Kubernetes unterstützt die rollenbasierte Zugriffssteuerung (RBAC). Sie können dadurch innerhalb des Kubernetes-Clusters Rollen mit detaillierten Berechtigungen erstellen. Eine Rolle kann für ein bestimmtes Kubernetes-Objekt oder einen Kubernetes-Objekttyp festgelegt werden. Sie definiert, welche Aktionen bzw. "Verben" der Rolle in Bezug auf dieses Objekt erteilt werden. RoleBinding-Objekte sind ebenfalls Kubernetes-Objekte. Damit werden Nutzern Rollen zugewiesen. Ein GKE-Nutzer kann Folgendes sein:

• Google Cloud-Nutzer
• IAM-Dienstkonto
• Kubernetes-Dienstkonto
• Google Workspace-Nutzer
• Google Workspace-Google-Gruppe
• Nutzer, die mit X509-Clientzertifikaten authentifiziert wurden

Weitere Informationen erhalten Sie unter Rollenbasierte Zugriffssteuerung.

IAM

Mit IAM können Sie Hauptkonten Rollen zuweisen. Eine Rolle ist eine Sammlung von Berechtigungen. Sie steuert den Zugriff des jeweiligen Hauptkontos auf eine oder mehrere Google Cloud-Ressourcen. Sie können die folgenden Rollentypen verwenden:

• Einfache Rollen bieten grobe Berechtigungen für den Inhaber, Mitbearbeiter und Betrachter.
• Vordefinierte Rollen wie etwa die vordefinierten Rollen für GKE gewähren detailliertere Zugriffsrechte als einfache Rollen und werden für viele gängige Anwendungsfälle genutzt.
• Benutzerdefinierte Rollen dienen zum Erstellen individueller Kombinationen von Berechtigungen.
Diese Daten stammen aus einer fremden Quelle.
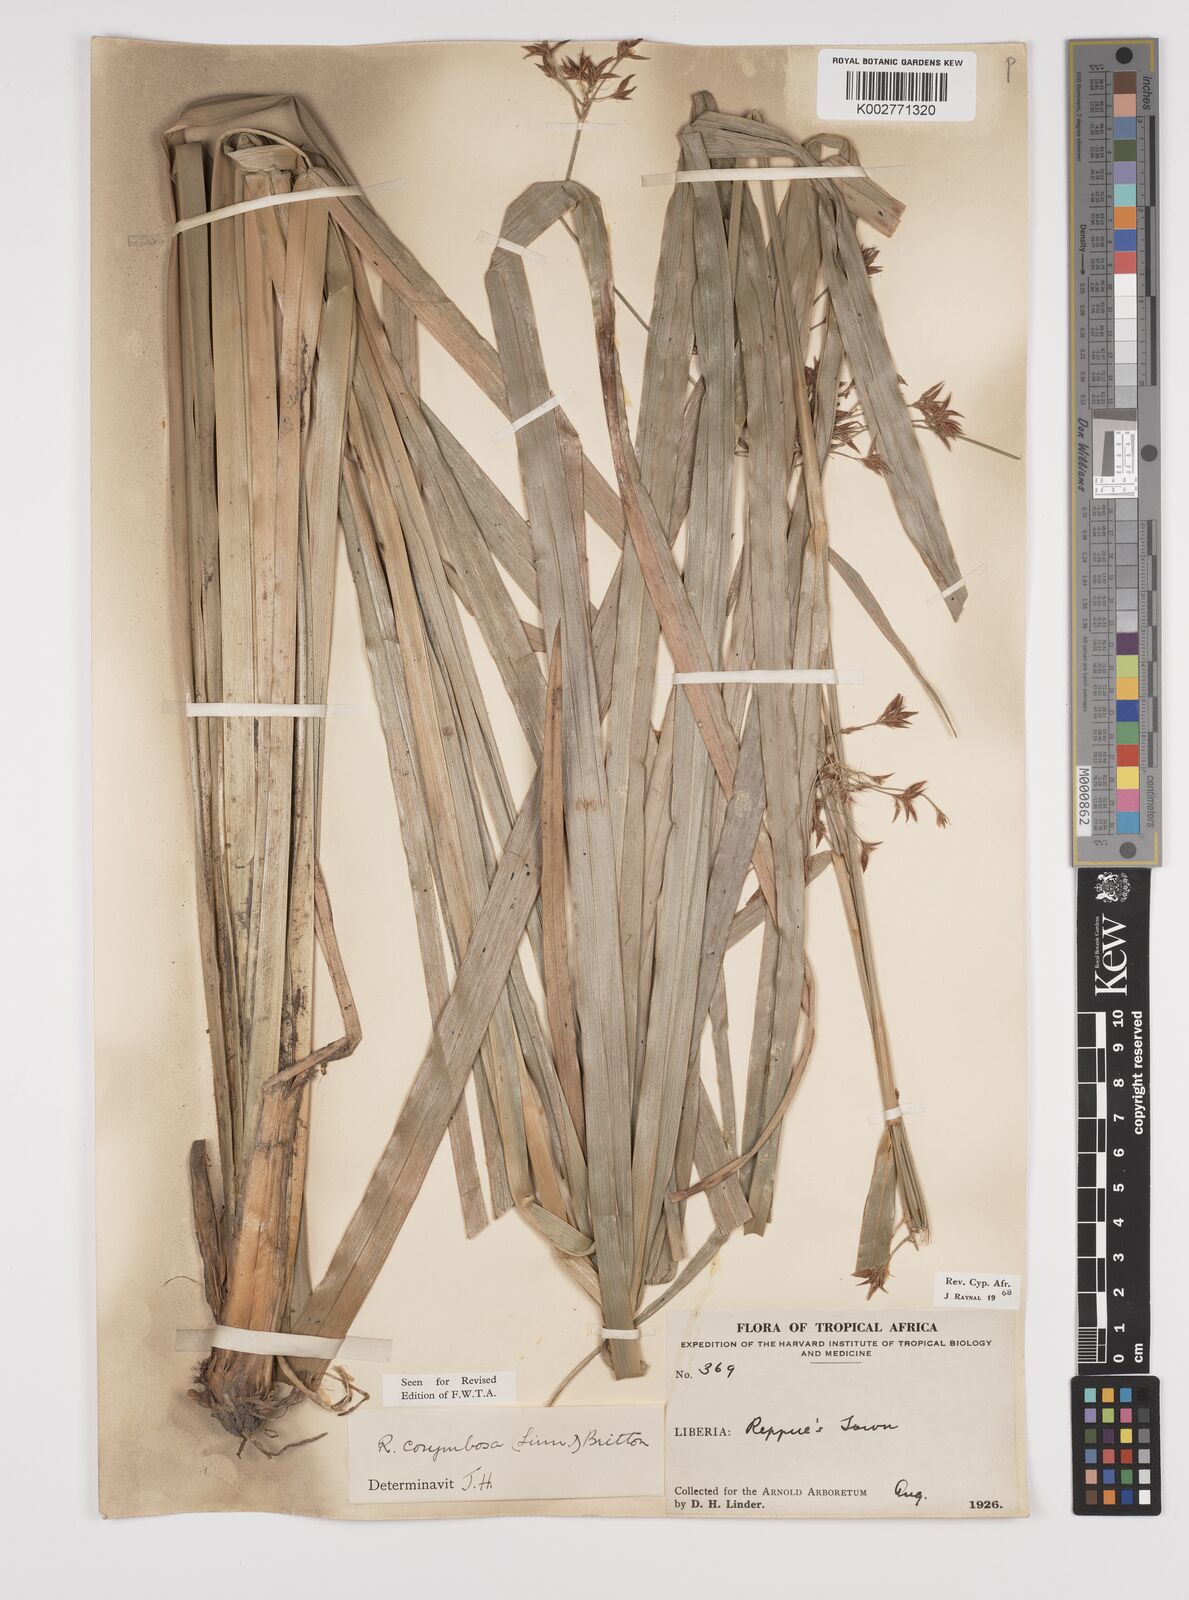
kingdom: Plantae
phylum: Tracheophyta
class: Liliopsida
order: Poales
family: Cyperaceae
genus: Rhynchospora
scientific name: Rhynchospora corymbosa
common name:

Ein Hauptkonto kann Folgendes sein:

• Nutzerkonto
• Dienstkonto
• Google Workspace-Google-Gruppe
• Google Workspace-Domain
• Cloud Identity-Domain

IAM-Richtlinientypen

IAM unterstützt die folgenden Richtlinientypen:

• Zulassungsrichtlinien: Weisen Sie Hauptkonten Rollen zu. Weitere Informationen finden Sie unter Zulassungsrichtlinie.
• Ablehnungsrichtlinien: Verhindern Sie, dass Hauptkonten bestimmte IAM-Berechtigungen verwenden, unabhängig von den Rollen, die diesen Hauptkonten zugewiesen sind. Weitere Informationen finden Sie unter Ablehnungsrichtlinien.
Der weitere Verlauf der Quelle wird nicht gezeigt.